INSTRUCTIONS FOR THE TASK>
According to the album roundup, how many tracks did Fly Golden Eagle's 'Quartz Bijou' originally comprise?

READING PASSAGE>
7 Great Albums That May Have Passed You By This Week

7 Great Albums That May Have Passed You By This Week

New releases from Telepathe, Blondes, Night Beds and more…

Behold: seven of the best slightly-under-the-radar albums released this week, from the eclectic record collection of The Horrors’ Tom Furse to the blissed-out reinvention of Colorado Springs singer-songwriter Night Beds.

Various Artists – ‘Tom Furse Digs’

In which Horrors keyboardist Tom Furse delves into the vast – and largely forgotten – Southern Library of Recorded Music archives to unearth rare gems of ’70s ‘exotica’. Twangy surf rock and clinking lounge jazz mingle with dusty calypsos and shimmering space-age pop, giving the general impression you’re at a sunset cocktail party thrown by David Lynch and the ghost of Joe Meek. Furse has a canny ear for a tune, though, and while much of this could be classified as ‘background music’, there’s plenty that’s odd or interesting enough to merit closer inspection. In particular, see Roger Roger’s darkly mesmerising ‘Poltergeist’ and Johnny Scott’s ‘Great Organ Beat’, which somehow manages to be both breezy and sinister at the same time.

Tom Ellen


Fly Golden Eagle – ‘Quartz Bijou’

This second album from the Nashville-based quartet originally comprised 26 tracks and was intended to sync with Alejandro Jodorowsky’s surreal filmic masterpiece of 1973,

The Holy Mountain. It was cut down to 12 songs but the original inspiration lives on in the album’s mind-bending aesthetic. A no-holds-barred trip through the southern rock canon – embellished with white hot flashes of glam and psych – there are organ flurries (‘You Look Good To Me’), fingersnapping bursts of rock’n’roll (‘The Slider’) and softer moments (‘Monolith’), while singer Ben Trimble’s gospel upbringing has helped him cultivate a caramel-rich soul voice. Fly Golden Eagle may have contributed to some of the key releases of the new Nashville sound, including Alabama Shakes, but now’s their time to shine.

[Joint position lists]
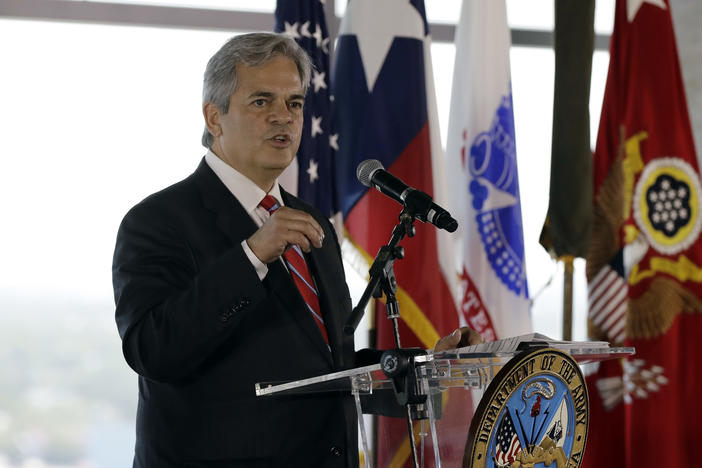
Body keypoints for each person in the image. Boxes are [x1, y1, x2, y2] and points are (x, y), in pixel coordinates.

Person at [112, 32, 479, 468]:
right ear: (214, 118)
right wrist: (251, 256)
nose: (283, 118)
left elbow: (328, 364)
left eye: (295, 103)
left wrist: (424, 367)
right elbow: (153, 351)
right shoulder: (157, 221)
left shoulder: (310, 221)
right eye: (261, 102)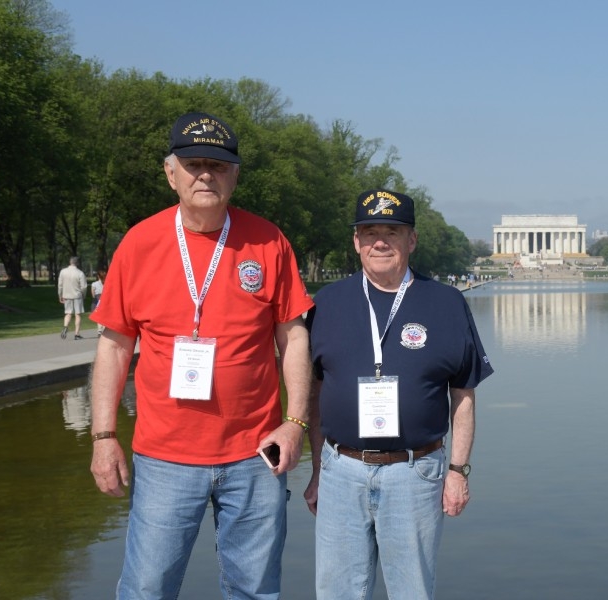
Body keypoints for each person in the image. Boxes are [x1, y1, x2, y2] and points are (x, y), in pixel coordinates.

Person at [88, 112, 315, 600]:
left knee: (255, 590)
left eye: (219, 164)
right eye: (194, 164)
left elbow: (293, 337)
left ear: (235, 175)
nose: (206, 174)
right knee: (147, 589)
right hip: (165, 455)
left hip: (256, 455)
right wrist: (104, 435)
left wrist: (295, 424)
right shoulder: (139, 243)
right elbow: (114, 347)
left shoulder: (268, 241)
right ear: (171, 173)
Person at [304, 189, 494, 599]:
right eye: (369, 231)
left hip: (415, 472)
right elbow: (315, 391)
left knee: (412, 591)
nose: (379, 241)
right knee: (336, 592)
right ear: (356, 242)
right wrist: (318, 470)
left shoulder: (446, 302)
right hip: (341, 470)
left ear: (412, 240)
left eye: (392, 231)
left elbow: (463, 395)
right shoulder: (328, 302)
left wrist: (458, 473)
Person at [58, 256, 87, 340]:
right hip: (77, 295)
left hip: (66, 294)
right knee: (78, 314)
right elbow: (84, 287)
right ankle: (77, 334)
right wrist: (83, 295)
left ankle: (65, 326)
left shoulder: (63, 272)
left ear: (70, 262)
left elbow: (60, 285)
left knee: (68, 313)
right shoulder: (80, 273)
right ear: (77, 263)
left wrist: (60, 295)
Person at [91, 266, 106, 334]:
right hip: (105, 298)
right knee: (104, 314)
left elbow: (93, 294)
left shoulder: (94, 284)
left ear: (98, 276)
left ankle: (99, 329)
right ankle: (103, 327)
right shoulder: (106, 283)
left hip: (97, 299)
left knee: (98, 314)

---

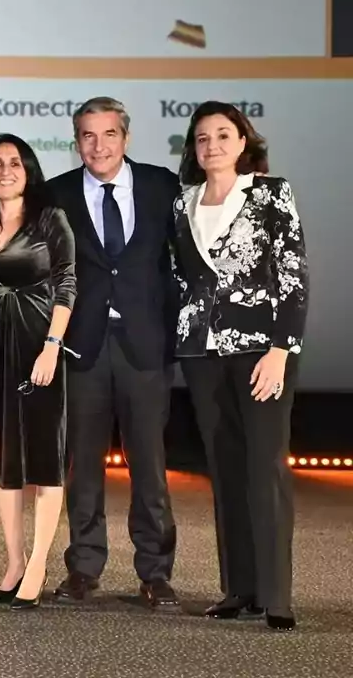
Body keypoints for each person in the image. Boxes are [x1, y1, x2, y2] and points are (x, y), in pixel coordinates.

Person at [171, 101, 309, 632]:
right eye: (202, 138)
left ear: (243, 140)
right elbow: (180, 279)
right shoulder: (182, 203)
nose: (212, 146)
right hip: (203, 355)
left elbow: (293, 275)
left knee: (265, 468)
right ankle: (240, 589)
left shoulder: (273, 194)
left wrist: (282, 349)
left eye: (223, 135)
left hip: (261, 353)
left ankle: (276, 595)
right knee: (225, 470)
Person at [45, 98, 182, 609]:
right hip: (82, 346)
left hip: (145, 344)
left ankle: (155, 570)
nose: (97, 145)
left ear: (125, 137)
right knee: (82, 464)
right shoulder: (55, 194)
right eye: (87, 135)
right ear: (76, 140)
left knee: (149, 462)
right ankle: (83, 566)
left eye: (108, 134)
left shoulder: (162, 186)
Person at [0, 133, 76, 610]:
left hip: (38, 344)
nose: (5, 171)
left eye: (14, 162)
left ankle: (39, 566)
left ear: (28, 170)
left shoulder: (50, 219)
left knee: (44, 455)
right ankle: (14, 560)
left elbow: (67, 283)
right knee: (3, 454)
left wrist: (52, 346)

EXERCISE RESPONSE>
26 tracks.